Why is this a problem?
• Emotional eating can make you consume more calories than you need, further driving weight gain.
• High cortisol levels from stress also promote fat storage, especially around the belly area.
1. Insulin resistance causes the body to store fat more easily and makes you hungrier.
2. Leptin resistance means your brain doesn’t get the signal that you’re full, while higher ghrelin levels increase your appetite.
3. Inflammation from fat cells slows metabolism and increases insulin resistance.
4. Your body slows down metabolism to try to hold onto fat, especially when you lose weight.
5. The body’s set point makes it harder to keep the weight off once you lose it.
All of these changes create a vicious cycle where the body’s chemistry makes it difficult to lose weight, even with dieting and exercise. This is why many people who are obese benefit from additional treatments, like GLP-1 medications, to help rebalance the body’s hormones and
processes.
GLP-1 medications are particularly effective in people with obesity because they help address specific hormonal imbalances and metabolic issues that are common in obesity, like insulin resistance and dysregulated hunger signals.
Here’s a simple explanation of what happens in tour body when you eat, focusing on glucose, insulin, glucagon and GLP-1. I’ll break down step by step into easy-to- understand terms.
1. When You Eat, Your Body Gets Glucose (Sugar)
When you eat food, especially carbs like bread or rice, your body breaks them down into glucose (sugar).
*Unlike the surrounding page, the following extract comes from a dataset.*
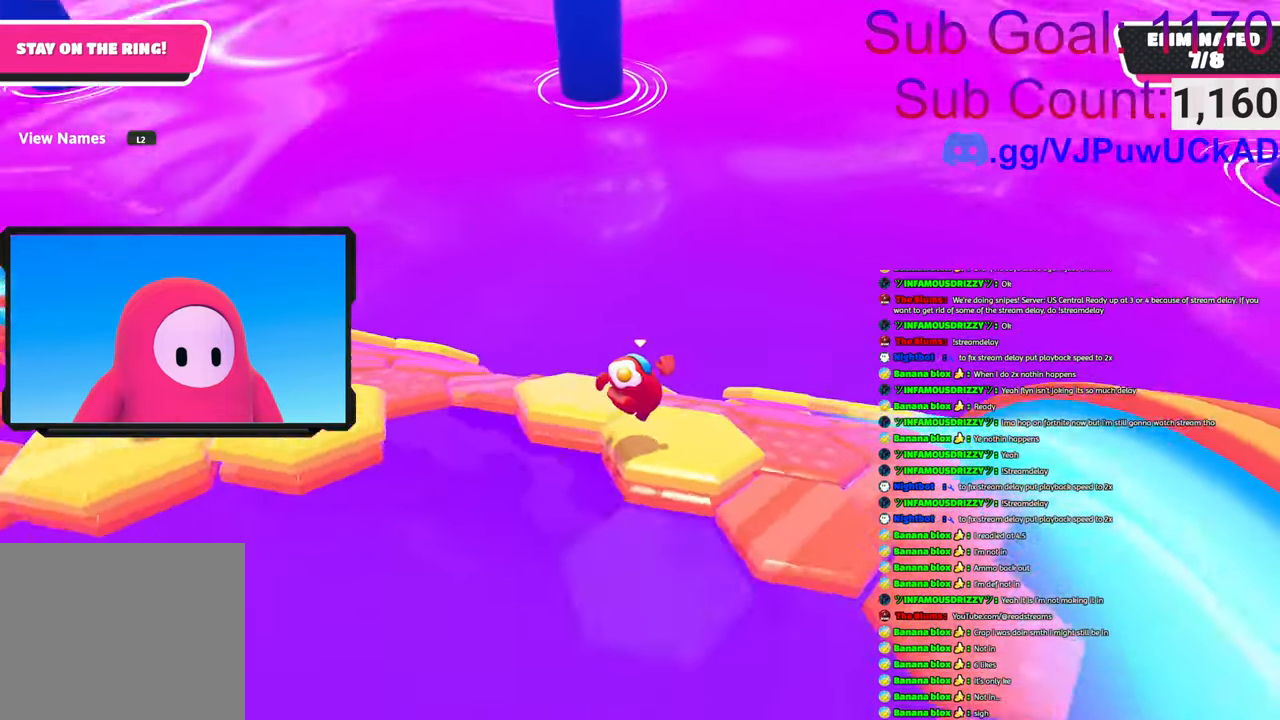
{"buttons": [], "left_stick": "up-left", "right_stick": "center", "events": [[16, "left_stick", "up-left"], [33, "right_stick", "center"], [166, "right_stick", "right"], [266, "right_stick", "down-right"], [400, "right_stick", "center"]]}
Glucose is the main source of energy for your body.
• Glucose enters your bloodstream, and this causes your blood sugar levels to rise.
2. Insulin: The Key to Using Glucose
Once glucose is in the blood stream, your pancreas senses that blood sugar levels are going up. In response, the pancreas releases a hormone called insulin.
• Insulin acts like the “key” that helps move glucose out of the blood and into your body’s cells (like muscles and liver), where it’s used for energy or stored for later.
• Without insulin, glucose would stay in the blood, causing blood sugar levels to remain high, which is harmful over time.
3. GLP-1: Helping Insulin and Controlling Hunger
When you eat, cells in your gut release a hormone called GLP-1 (Glucagon-Like Peptide-1). GLP-1 does a few important things:
• It tells the pancreas to release more insulin, helping lower your blood sugar
• It slows down digestion, so you feel fuller for longer.
• It signals your brain that you’ve eaten enough, which helps control hunger.
GLP-1 makes sure that your body doesn’t absorb sugar too quickly and helps regulate how much you eat.
4. Glucagon: Keeping Blood Sugar Stable When You’re Not Eating
When you haven’t eaten in a while, like between meals or while sleeping, your blood sugar levels start to drop. To keep your energy stable, the pancreas releases glucagon, another important hormone.
• Glucagon tells the liver to release stored glucose back into the blood to keep your energy levels normal.
This prevents your blood sugar from dropping too low when you’re not eating.
• After eating, insulin and GLP-1 lower blood sugar by moving glucose into cells and slowing digestion.
• When you’re not eating, glucagon helps keep your blood sugar stable by telling the liver to release stored glucose.
I’ll give you a basic idea for visualizing this:
Visual Steps:
• Eating food: Food enters the stomach and is broken down into glucose.
• Blood sugar rises: Glucose enters the blood stream, raising blood sugar.
• Insulin release: The pancreas releases insulin which helps cells absorb glucose.
• GLP-1 in action: The gut releases GLP-1, which boosts insulin, slows digestion and reduces hunger.
• Glucagon during fasting: When you haven’t eaten for a while, glucagon from the pancreas signals the liver to release stored glucose.